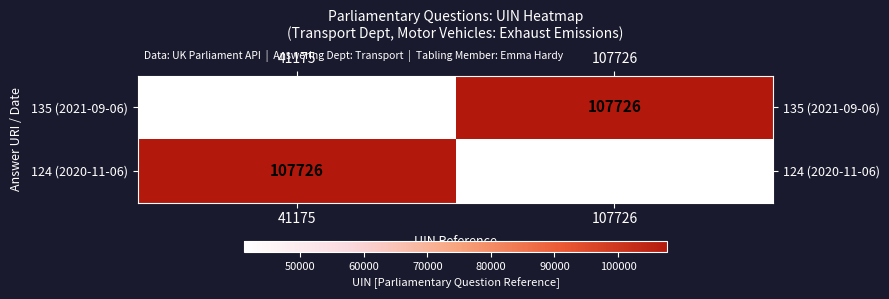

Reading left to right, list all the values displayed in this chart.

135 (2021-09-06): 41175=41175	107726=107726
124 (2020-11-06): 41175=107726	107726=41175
____________________
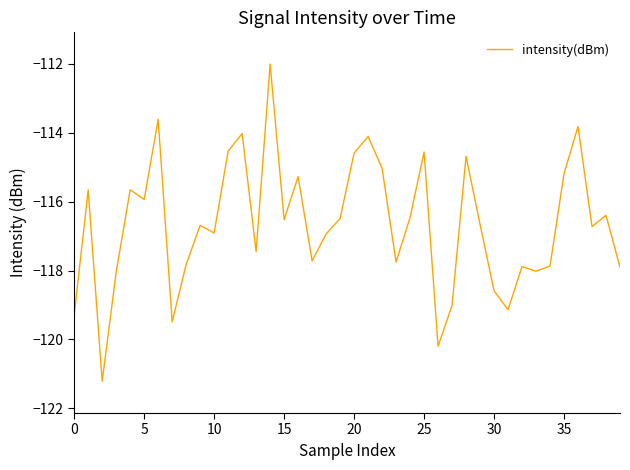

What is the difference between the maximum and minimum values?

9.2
____________________
INSTRUCTIONS FOR THE TASK:
Find every line in the records above that contains the string "values", and copy each of those lines. Uppercase and lowercase letters must match.

SOLUTION TO THE EXERCISE:
Reading left to right, list all the values displayed in this chart.
What is the difference between the maximum and minimum values?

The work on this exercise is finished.